26/05/2023 às 12h03min - Atualizada em 29/05/2023 às 00h01min

Empresas de aplicativos são responsáveis pela proteção de trabalhadores vinculados à atividade

Legislação previdenciária permite a construção de solução para distribuir o ônus pela proteção dos trabalhadores, denominados contribuintes individuais

SALA DA NOTÍCIA Wal Sousa
Freepick
As alterações do mercado de trabalho originadas das novas relações sociais e impulsionadas por inovadoras tecnologias desafiam governo e sociedade na busca de um equilíbrio entre empreendedorismo e proteção social. Aplicativos conectam prestadores de serviços a consumidores e ampliam as possibilidades de trabalho, porém, simultaneamente, podem reduzir a proteção social, gerando visões antagônicas a respeito.

Pesquisa do Datafolha encomendada pelas empresas Uber e iFood, a respeito do Futuro do Trabalho por Aplicativo, ouviu 1.000 entregadores e 1.800 motoristas, entre janeiro e março de 2023.  Segundo os dados, para a maioria dos trabalhadores a liberdade está acima dos direitos trabalhistas. Contudo, no último dia 15, motoristas da Uber e da 99 promoveram uma paralisação para cobrar melhores condições financeiras e de trabalho das empresas.

Para o especialista em Direito Previdenciário, professor da UFRJ e do Instituto Connect de Direito Social, Fábio Souza, “é equivocado imaginar que há apenas duas possibilidades: reconhecimento de um vínculo de emprego tradicional, por um lado, ou a total ausência de direitos dos trabalhadores, por outro”. O argumento das plataformas consiste em afirmar que seriam meras ferramentas de trabalho contratadas pelo prestador de serviço para conectá-lo a clientes, sem qualquer dever de auxiliar na proteção social. Todavia, há quem busque aprisionar as novas formas de trabalho nos limites do emprego tradicional, defendendo a existência de vínculo empregatício entre trabalhadores e empresas responsáveis pelos aplicativos, em razão de uma subordinação algorítmica.

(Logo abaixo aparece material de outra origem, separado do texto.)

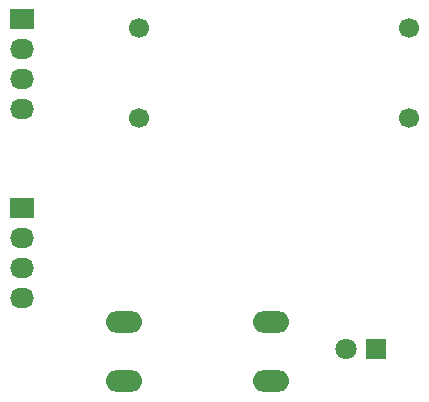
<source format=gbr>
%TF.GenerationSoftware,KiCad,Pcbnew,7.0.9*%
%TF.CreationDate,2024-01-30T23:10:39-08:00*%
%TF.ProjectId,display_rasp,64697370-6c61-4795-9f72-6173702e6b69,rev?*%
%TF.SameCoordinates,Original*%
%TF.FileFunction,Soldermask,Bot*%
%TF.FilePolarity,Negative*%
%FSLAX46Y46*%
G04 Gerber Fmt 4.6, Leading zero omitted, Abs format (unit mm)*
G04 Created by KiCad (PCBNEW 7.0.9) date 2024-01-30 23:10:39*
%MOMM*%
%LPD*%
G01*
G04 APERTURE LIST*
%ADD10O,2.030000X1.730000*%
%ADD11R,2.030000X1.730000*%
%ADD12C,1.700000*%
%ADD13O,3.048000X1.850000*%
%ADD14C,1.800000*%
%ADD15R,1.800000X1.800000*%
G04 APERTURE END LIST*
D10*
%TO.C,J1*%
X117602000Y-100076000D03*
X117602000Y-97536000D03*
X117602000Y-94996000D03*
D11*
X117602000Y-92456000D03*
%TD*%
D10*
%TO.C,J2*%
X117602000Y-116078000D03*
X117602000Y-113538000D03*
X117602000Y-110998000D03*
D11*
X117602000Y-108458000D03*
%TD*%
D12*
%TO.C,M1*%
X150368000Y-93218000D03*
X150368000Y-100838000D03*
X127508000Y-100838000D03*
X127508000Y-93218000D03*
%TD*%
D13*
%TO.C,SW1*%
X138684000Y-123110000D03*
X126184000Y-123110000D03*
X138684000Y-118110000D03*
X126184000Y-118110000D03*
%TD*%
D14*
%TO.C,D1*%
X145034000Y-120396000D03*
D15*
X147574000Y-120396000D03*
%TD*%
M02*

</source>
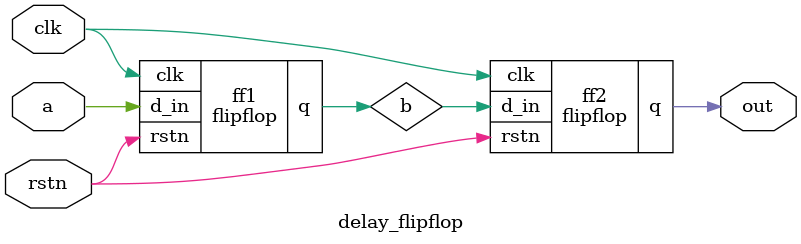
<source format=v>
module flipflop(
    input wire d_in, clk,
    input wire rstn,
    output reg q
);

    always @(posedge clk or negedge rstn) begin
        if (!rstn) begin
            q <= 0;
        end
        else q <= d_in;
    end
endmodule

// delay module

module delay_flipflop(
    input wire a,
    input wire clk,
    input wire rstn,
    output out

);
    wire b;

    flipflop ff1(.d_in(a), .clk(clk), .rstn(rstn), .q(b));
    flipflop ff2(.d_in(b), .clk(clk), .rstn(rstn), .q(out));



endmodule

</source>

De acordo com Fábio Souza, é possível, porém, encontrar uma solução intermediária, inspirada em uma discussão já existente nas regras previdenciárias. O especialista explica que “o embate de opiniões, em que pese a roupagem inovadora, está lastreado em um problema antigo: qual a responsabilidade das empresas pela proteção de trabalhadores, não empregados, envolvidos em sua atividade? Em um país no qual a economia informal sempre foi responsável por significativa parcela da circulação de riqueza, essa é uma pergunta essencial”.

Atualmente, o trabalho exercido de modo autônomo, sem vínculo empregatício, é responsável pelo sustento de inúmeras famílias e por uma movimentação incessante de dinheiro, serviços e mercadorias.

De acordo com o professor, a legislação previdenciária construiu uma solução para distribuir o ônus pela proteção desses trabalhadores, denominados “contribuintes individuais”, dividindo-os entre os que trabalham vinculados a empresas e os que prestam serviço a pessoas físicas. “Quando o trabalhador presta serviço a uma empresa, cabe a ela participar do financiamento da proteção previdenciária”, afirmou.  

A lógica do sistema é a de que a empresa deve ajudar a financiar a cobertura previdenciária das pessoas físicas que lhe prestam serviço, mesmo sem vínculo empregatício, pois esses trabalhadores auxiliam no desempenho da atividade econômica.